Exercise instructions
Start at the line with "#fff; stroke-width: 21" in the records below, stop at the line with "middle; dominant-baseline: central;", and return every line in that span exactly, the two end lines included.

*** Opening of Dataset entries ***

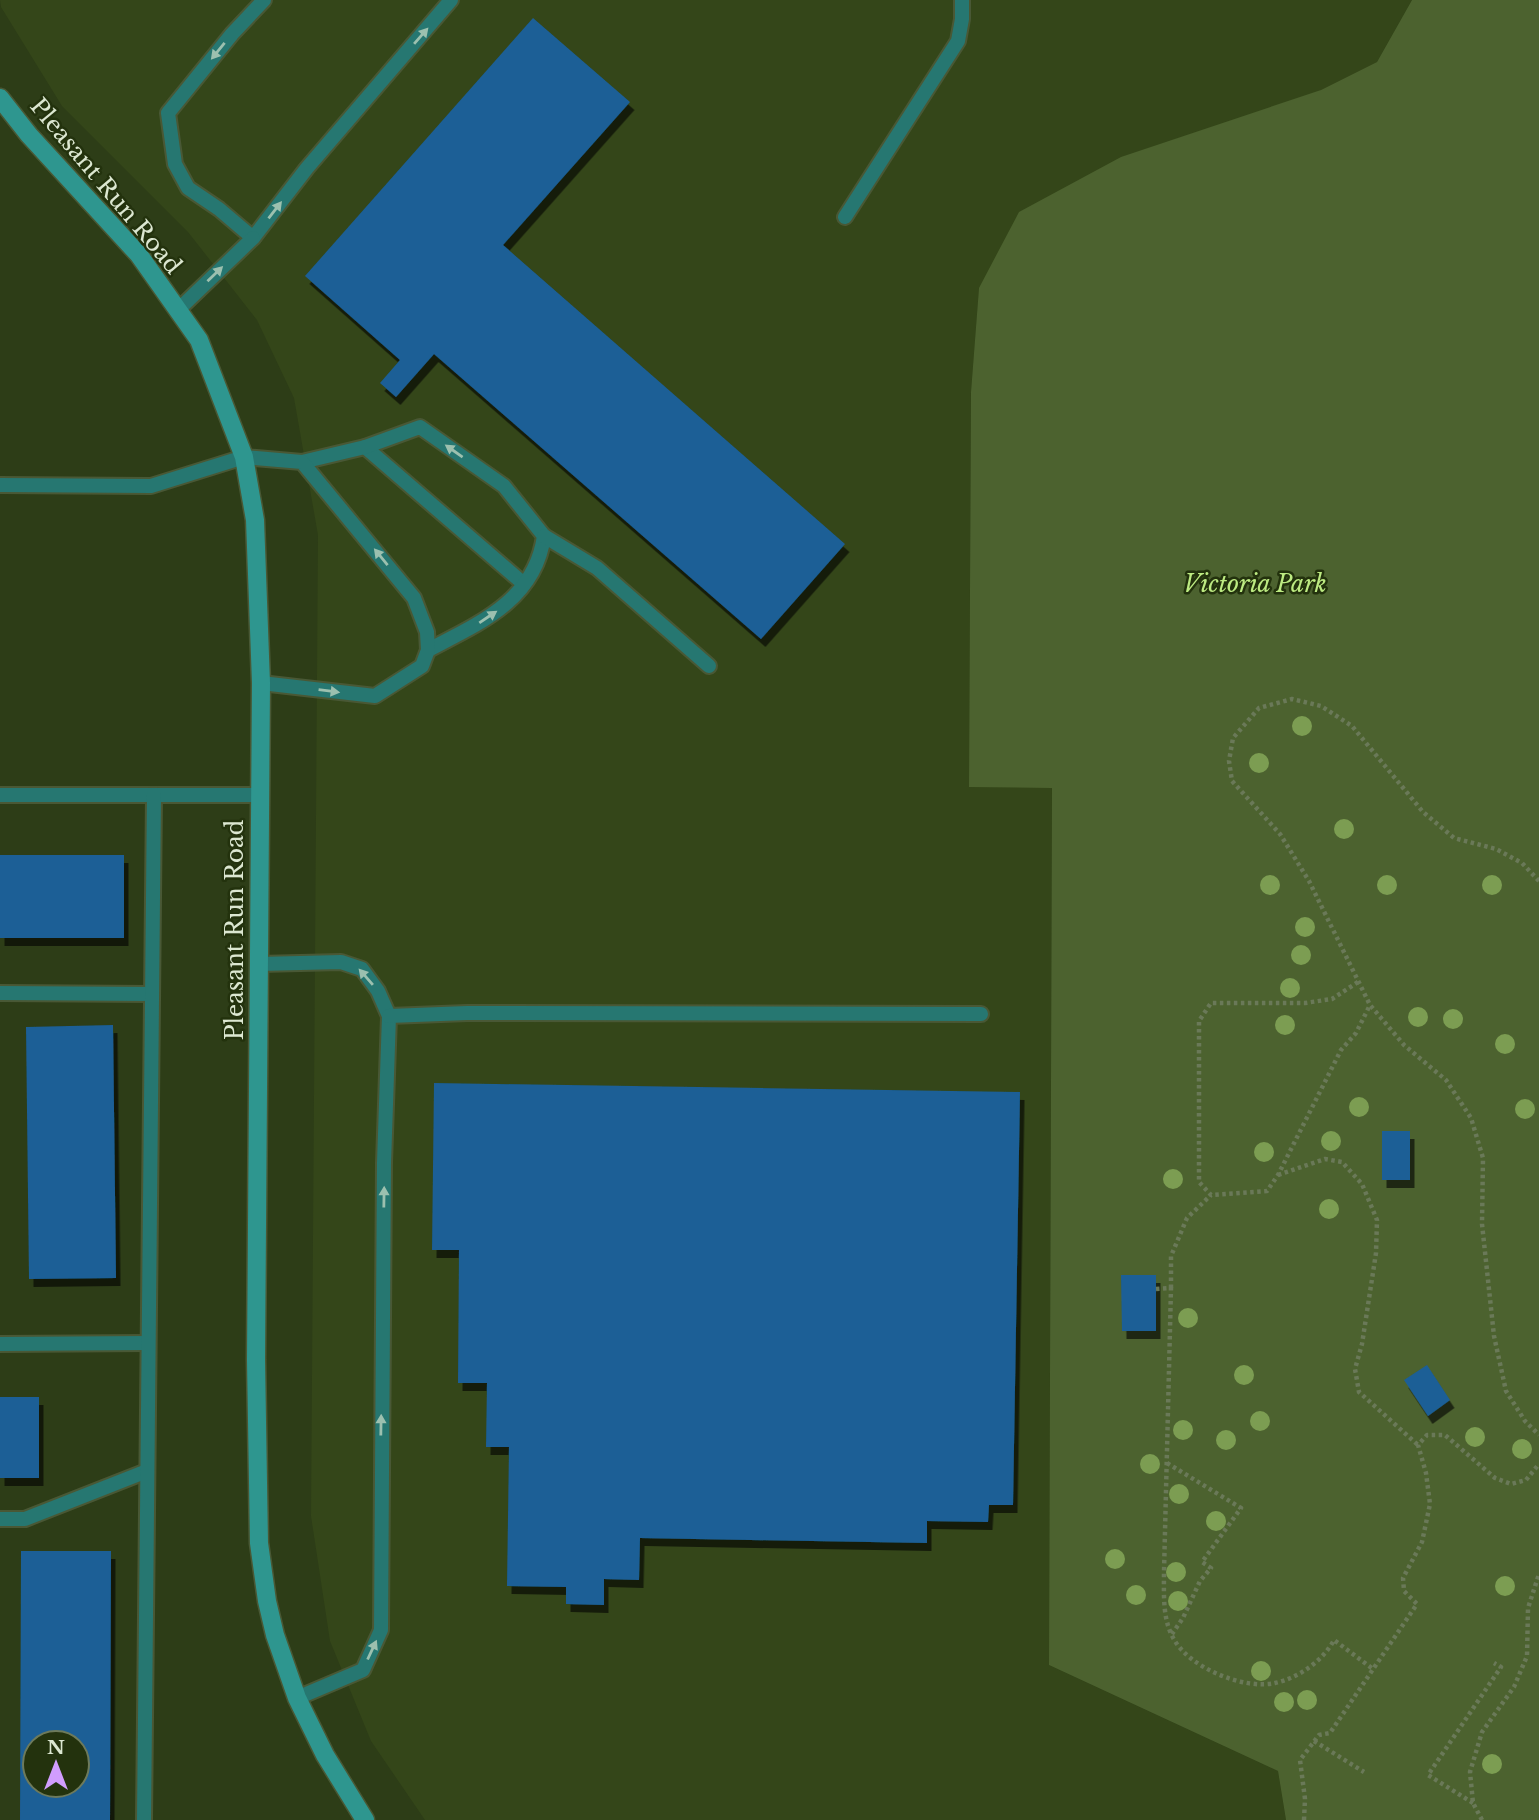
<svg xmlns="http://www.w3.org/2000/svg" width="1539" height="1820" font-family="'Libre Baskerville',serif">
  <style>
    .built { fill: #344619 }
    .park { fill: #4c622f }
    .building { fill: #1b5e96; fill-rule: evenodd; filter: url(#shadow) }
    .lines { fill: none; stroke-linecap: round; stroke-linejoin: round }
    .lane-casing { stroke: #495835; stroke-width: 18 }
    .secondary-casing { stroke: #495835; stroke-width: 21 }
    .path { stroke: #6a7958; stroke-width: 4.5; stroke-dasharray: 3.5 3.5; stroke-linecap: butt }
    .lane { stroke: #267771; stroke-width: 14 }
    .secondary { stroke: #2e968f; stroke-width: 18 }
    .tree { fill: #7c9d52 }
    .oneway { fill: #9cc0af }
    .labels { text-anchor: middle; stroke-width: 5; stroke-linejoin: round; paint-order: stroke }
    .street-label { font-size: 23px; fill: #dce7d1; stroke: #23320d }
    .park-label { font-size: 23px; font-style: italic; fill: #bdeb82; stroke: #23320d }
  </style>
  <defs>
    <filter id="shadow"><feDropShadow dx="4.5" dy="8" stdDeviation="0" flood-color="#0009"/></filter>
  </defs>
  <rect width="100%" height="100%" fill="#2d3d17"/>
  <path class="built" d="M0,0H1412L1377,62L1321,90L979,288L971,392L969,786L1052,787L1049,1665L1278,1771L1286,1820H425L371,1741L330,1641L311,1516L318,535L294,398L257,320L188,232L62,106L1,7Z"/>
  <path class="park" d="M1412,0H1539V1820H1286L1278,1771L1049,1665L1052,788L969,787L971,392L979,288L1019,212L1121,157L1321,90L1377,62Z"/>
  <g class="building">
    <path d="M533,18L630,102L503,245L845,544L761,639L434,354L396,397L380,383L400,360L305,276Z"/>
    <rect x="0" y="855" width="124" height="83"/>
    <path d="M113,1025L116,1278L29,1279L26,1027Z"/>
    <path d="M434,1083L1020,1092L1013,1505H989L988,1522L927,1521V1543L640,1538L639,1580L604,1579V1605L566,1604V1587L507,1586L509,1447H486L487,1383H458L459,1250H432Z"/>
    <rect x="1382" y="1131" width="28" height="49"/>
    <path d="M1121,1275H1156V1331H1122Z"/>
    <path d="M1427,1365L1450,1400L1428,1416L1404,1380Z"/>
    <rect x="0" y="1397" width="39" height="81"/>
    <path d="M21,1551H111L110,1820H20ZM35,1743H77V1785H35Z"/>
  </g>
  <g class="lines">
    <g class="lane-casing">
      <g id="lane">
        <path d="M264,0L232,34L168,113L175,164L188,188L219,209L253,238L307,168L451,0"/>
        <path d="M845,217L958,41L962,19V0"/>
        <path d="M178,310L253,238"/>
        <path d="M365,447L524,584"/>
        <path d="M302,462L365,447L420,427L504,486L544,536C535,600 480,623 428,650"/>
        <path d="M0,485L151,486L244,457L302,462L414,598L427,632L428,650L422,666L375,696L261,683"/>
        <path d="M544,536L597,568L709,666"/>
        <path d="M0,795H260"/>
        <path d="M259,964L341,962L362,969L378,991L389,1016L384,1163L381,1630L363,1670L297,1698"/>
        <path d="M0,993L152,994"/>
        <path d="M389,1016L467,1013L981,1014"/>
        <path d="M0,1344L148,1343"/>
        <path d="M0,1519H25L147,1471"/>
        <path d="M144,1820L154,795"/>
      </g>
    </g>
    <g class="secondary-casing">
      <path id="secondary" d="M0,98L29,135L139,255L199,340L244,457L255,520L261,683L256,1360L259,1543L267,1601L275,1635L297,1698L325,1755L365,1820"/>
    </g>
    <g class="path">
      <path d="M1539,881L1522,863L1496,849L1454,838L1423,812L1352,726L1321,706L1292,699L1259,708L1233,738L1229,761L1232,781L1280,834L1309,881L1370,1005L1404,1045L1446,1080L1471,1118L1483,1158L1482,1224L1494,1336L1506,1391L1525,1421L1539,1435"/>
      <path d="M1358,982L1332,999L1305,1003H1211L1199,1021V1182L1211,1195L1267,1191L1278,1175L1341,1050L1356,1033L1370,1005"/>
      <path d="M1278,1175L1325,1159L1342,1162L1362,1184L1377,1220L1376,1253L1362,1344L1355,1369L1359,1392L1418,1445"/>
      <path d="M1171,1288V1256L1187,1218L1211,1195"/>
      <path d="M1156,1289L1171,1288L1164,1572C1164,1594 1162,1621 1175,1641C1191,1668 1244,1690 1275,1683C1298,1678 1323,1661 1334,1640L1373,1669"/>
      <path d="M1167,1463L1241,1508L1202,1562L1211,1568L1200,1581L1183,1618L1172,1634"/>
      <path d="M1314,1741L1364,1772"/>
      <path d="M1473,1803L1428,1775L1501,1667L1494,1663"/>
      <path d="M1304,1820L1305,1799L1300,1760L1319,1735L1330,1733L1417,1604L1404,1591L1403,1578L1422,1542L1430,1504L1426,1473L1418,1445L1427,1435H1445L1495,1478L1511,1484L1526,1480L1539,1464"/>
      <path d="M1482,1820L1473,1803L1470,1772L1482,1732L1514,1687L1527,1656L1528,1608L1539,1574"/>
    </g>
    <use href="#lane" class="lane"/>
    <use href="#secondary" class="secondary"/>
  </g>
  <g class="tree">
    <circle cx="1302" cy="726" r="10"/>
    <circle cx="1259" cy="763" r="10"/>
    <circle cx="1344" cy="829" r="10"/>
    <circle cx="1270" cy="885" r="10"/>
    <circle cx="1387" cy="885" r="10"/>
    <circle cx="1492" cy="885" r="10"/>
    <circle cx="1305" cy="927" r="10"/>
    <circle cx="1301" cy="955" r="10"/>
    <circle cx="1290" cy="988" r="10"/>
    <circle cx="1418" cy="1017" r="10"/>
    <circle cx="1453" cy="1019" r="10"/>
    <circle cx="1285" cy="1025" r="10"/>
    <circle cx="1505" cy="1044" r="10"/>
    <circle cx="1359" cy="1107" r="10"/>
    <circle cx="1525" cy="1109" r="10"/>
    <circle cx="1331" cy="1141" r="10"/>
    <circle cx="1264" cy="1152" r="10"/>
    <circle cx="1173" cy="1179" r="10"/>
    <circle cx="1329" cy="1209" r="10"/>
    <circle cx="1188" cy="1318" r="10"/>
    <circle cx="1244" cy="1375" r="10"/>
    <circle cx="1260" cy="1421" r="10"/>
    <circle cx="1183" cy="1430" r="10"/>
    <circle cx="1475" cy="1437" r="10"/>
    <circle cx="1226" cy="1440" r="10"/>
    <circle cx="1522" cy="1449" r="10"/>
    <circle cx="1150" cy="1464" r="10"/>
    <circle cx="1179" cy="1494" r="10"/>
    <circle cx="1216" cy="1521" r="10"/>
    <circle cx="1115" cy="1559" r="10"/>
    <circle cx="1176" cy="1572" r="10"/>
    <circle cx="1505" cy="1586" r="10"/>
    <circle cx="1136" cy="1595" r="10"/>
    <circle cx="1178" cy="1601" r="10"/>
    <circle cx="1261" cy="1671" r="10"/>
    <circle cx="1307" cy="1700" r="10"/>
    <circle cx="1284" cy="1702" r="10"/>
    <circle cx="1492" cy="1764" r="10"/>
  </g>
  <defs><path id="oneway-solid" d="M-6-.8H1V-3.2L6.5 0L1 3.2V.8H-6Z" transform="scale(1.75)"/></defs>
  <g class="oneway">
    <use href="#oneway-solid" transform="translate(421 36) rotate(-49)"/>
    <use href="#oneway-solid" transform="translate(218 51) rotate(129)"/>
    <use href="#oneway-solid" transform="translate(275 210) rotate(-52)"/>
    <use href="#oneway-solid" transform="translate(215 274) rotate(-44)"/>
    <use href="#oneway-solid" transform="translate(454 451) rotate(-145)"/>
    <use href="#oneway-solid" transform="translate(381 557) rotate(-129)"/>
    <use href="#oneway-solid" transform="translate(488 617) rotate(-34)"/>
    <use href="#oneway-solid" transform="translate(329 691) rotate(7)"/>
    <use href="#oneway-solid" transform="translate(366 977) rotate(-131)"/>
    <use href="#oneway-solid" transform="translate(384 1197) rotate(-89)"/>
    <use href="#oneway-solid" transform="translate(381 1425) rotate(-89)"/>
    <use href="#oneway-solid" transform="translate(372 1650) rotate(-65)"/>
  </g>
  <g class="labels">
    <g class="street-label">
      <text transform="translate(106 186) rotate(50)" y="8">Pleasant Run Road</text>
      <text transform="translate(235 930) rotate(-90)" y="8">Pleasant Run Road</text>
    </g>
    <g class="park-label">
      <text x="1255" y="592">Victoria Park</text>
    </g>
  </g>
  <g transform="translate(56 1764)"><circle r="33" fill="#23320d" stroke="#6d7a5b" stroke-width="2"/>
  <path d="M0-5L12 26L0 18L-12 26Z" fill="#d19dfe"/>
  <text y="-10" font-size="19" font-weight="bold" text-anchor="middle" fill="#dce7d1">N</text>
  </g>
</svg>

*** Close of Dataset entries ***
*** Opening of Dataset entries ***

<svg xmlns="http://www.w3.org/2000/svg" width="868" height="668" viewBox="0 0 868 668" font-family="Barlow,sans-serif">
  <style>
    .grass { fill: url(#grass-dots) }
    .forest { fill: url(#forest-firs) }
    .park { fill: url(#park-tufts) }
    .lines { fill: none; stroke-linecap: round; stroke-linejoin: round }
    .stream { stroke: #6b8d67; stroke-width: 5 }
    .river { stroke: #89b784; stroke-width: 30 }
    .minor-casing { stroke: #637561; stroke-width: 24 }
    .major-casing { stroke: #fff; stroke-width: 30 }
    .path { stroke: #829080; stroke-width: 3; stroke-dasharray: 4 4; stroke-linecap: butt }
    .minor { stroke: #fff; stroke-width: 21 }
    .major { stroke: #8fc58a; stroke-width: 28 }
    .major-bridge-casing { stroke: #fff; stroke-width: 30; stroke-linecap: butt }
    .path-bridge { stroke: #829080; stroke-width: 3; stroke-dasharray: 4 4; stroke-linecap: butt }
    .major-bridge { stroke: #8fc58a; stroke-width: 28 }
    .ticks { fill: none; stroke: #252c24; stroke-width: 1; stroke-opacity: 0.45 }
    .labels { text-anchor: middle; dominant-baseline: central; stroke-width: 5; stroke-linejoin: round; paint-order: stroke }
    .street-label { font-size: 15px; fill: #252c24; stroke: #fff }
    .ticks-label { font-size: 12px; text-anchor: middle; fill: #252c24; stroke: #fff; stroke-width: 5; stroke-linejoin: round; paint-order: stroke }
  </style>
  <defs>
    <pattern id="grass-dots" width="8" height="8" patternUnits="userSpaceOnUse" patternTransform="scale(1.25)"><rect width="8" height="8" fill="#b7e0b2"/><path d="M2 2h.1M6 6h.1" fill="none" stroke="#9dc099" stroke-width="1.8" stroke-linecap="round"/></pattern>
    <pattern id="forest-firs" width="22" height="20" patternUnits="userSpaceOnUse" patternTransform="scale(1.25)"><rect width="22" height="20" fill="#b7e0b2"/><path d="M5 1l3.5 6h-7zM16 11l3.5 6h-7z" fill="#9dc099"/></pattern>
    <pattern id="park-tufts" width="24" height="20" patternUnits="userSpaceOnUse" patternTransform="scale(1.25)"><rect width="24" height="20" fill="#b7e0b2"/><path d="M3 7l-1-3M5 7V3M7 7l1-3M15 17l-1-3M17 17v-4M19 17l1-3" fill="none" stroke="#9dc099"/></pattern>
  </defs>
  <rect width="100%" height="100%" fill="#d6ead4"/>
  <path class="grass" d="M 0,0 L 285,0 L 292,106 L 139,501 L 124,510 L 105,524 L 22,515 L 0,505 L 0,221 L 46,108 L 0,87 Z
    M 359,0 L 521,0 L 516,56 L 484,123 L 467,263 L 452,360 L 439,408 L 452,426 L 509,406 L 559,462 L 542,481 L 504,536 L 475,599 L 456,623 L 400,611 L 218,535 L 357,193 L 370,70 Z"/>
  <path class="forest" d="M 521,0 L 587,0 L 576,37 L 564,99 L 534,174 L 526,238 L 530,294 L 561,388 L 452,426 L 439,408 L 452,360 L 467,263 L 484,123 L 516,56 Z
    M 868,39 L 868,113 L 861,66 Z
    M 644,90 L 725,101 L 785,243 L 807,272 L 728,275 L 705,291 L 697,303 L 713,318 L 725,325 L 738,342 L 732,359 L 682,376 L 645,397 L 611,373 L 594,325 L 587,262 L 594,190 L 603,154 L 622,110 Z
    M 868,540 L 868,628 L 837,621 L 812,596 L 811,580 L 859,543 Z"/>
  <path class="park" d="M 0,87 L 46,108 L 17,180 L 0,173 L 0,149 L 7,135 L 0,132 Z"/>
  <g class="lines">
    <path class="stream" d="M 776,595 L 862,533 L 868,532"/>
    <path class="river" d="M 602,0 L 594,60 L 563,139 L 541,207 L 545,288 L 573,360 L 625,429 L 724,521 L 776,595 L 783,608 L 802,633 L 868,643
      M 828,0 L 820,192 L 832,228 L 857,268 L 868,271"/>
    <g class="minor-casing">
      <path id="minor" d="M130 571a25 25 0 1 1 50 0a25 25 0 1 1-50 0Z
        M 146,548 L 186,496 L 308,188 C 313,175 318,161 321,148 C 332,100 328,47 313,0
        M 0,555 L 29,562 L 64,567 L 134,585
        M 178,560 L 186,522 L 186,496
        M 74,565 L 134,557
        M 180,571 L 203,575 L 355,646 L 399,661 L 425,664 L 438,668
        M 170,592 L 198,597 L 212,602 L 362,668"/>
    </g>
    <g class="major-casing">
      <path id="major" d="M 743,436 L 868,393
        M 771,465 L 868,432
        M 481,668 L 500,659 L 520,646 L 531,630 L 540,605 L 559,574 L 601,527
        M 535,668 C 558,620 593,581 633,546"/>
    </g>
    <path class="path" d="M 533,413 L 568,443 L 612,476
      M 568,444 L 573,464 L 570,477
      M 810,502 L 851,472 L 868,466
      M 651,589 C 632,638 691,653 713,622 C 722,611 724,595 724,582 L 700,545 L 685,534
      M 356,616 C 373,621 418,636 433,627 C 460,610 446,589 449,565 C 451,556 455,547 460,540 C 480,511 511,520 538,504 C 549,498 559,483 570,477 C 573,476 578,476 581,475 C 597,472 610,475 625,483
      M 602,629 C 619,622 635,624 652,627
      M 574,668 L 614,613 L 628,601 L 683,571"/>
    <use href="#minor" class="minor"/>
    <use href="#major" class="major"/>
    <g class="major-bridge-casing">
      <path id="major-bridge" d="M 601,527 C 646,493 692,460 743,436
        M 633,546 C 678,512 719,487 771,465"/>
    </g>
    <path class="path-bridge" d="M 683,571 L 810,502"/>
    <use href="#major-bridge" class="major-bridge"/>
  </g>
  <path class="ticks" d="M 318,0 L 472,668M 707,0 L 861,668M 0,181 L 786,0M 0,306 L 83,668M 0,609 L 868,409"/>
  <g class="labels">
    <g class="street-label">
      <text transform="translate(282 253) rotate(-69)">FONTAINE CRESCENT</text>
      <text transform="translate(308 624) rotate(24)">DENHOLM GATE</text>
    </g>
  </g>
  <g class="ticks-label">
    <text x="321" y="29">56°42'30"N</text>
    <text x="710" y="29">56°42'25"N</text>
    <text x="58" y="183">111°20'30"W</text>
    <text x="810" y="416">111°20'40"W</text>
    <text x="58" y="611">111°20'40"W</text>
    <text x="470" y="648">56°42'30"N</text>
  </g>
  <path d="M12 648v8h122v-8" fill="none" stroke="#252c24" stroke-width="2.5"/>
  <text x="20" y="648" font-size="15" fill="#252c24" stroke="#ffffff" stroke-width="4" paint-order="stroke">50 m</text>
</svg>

*** Close of Dataset entries ***

Exercise solution
    .minor { stroke: #fff; stroke-width: 21 }
    .major { stroke: #8fc58a; stroke-width: 28 }
    .major-bridge-casing { stroke: #fff; stroke-width: 30; stroke-linecap: butt }
    .path-bridge { stroke: #829080; stroke-width: 3; stroke-dasharray: 4 4; stroke-linecap: butt }
    .major-bridge { stroke: #8fc58a; stroke-width: 28 }
    .ticks { fill: none; stroke: #252c24; stroke-width: 1; stroke-opacity: 0.45 }
    .labels { text-anchor: middle; dominant-baseline: central; stroke-width: 5; stroke-linejoin: round; paint-order: stroke }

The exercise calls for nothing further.